### [TO DO]
Please revise the material below by swapping every "collectors" for "collected by", leaving everything else unchanged.

Data entries
#####

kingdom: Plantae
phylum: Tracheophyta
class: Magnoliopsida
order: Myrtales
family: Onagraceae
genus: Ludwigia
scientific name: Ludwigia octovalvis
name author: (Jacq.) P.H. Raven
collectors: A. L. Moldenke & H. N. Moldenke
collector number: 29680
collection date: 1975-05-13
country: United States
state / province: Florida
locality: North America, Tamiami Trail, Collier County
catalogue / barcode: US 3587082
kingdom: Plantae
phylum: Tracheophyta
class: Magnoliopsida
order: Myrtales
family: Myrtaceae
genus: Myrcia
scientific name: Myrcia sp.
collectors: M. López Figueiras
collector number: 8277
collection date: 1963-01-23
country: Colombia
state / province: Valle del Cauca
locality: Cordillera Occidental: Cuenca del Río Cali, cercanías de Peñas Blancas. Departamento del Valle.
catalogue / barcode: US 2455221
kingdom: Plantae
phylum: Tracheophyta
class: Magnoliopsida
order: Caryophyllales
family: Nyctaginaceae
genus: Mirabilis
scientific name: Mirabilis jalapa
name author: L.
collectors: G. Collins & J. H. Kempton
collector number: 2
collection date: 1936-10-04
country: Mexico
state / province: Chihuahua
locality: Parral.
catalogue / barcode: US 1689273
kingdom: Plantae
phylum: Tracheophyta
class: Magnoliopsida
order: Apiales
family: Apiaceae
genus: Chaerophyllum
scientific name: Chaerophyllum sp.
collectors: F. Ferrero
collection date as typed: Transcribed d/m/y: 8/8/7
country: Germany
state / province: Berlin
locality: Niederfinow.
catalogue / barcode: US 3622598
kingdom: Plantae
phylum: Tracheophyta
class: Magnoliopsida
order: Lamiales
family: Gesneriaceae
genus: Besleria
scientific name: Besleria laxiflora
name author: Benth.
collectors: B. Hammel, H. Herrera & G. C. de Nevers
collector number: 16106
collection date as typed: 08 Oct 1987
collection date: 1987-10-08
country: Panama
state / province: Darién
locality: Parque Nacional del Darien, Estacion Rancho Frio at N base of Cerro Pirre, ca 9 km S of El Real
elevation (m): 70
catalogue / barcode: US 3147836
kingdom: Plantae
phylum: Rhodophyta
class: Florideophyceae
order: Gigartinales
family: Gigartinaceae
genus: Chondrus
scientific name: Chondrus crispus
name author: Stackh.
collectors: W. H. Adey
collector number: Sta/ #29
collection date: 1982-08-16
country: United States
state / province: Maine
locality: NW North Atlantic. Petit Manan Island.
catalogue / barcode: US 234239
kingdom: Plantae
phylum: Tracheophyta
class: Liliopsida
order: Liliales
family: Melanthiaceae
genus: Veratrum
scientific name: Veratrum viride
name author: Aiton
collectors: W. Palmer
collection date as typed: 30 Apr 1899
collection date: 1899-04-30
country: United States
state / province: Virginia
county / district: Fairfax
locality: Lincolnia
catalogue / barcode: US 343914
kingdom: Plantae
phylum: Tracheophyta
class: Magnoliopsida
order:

#####

### [WRITTEN SOLUTION]
kingdom: Plantae
phylum: Tracheophyta
class: Magnoliopsida
order: Myrtales
family: Onagraceae
genus: Ludwigia
scientific name: Ludwigia octovalvis
name author: (Jacq.) P.H. Raven
collected by: A. L. Moldenke & H. N. Moldenke
collector number: 29680
collection date: 1975-05-13
country: United States
state / province: Florida
locality: North America, Tamiami Trail, Collier County
catalogue / barcode: US 3587082
kingdom: Plantae
phylum: Tracheophyta
class: Magnoliopsida
order: Myrtales
family: Myrtaceae
genus: Myrcia
scientific name: Myrcia sp.
collected by: M. López Figueiras
collector number: 8277
collection date: 1963-01-23
country: Colombia
state / province: Valle del Cauca
locality: Cordillera Occidental: Cuenca del Río Cali, cercanías de Peñas Blancas. Departamento del Valle.
catalogue / barcode: US 2455221
kingdom: Plantae
phylum: Tracheophyta
class: Magnoliopsida
order: Caryophyllales
family: Nyctaginaceae
genus: Mirabilis
scientific name: Mirabilis jalapa
name author: L.
collected by: G. Collins & J. H. Kempton
collector number: 2
collection date: 1936-10-04
country: Mexico
state / province: Chihuahua
locality: Parral.
catalogue / barcode: US 1689273
kingdom: Plantae
phylum: Tracheophyta
class: Magnoliopsida
order: Apiales
family: Apiaceae
genus: Chaerophyllum
scientific name: Chaerophyllum sp.
collected by: F. Ferrero
collection date as typed: Transcribed d/m/y: 8/8/7
country: Germany
state / province: Berlin
locality: Niederfinow.
catalogue / barcode: US 3622598
kingdom: Plantae
phylum: Tracheophyta
class: Magnoliopsida
order: Lamiales
family: Gesneriaceae
genus: Besleria
scientific name: Besleria laxiflora
name author: Benth.
collected by: B. Hammel, H. Herrera & G. C. de Nevers
collector number: 16106
collection date as typed: 08 Oct 1987
collection date: 1987-10-08
country: Panama
state / province: Darién
locality: Parque Nacional del Darien, Estacion Rancho Frio at N base of Cerro Pirre, ca 9 km S of El Real
elevation (m): 70
catalogue / barcode: US 3147836
kingdom: Plantae
phylum: Rhodophyta
class: Florideophyceae
order: Gigartinales
family: Gigartinaceae
genus: Chondrus
scientific name: Chondrus crispus
name author: Stackh.
collected by: W. H. Adey
collector number: Sta/ #29
collection date: 1982-08-16
country: United States
state / province: Maine
locality: NW North Atlantic. Petit Manan Island.
catalogue / barcode: US 234239
kingdom: Plantae
phylum: Tracheophyta
class: Liliopsida
order: Liliales
family: Melanthiaceae
genus: Veratrum
scientific name: Veratrum viride
name author: Aiton
collected by: W. Palmer
collection date as typed: 30 Apr 1899
collection date: 1899-04-30
country: United States
state / province: Virginia
county / district: Fairfax
locality: Lincolnia
catalogue / barcode: US 343914
kingdom: Plantae
phylum: Tracheophyta
class: Magnoliopsida
order:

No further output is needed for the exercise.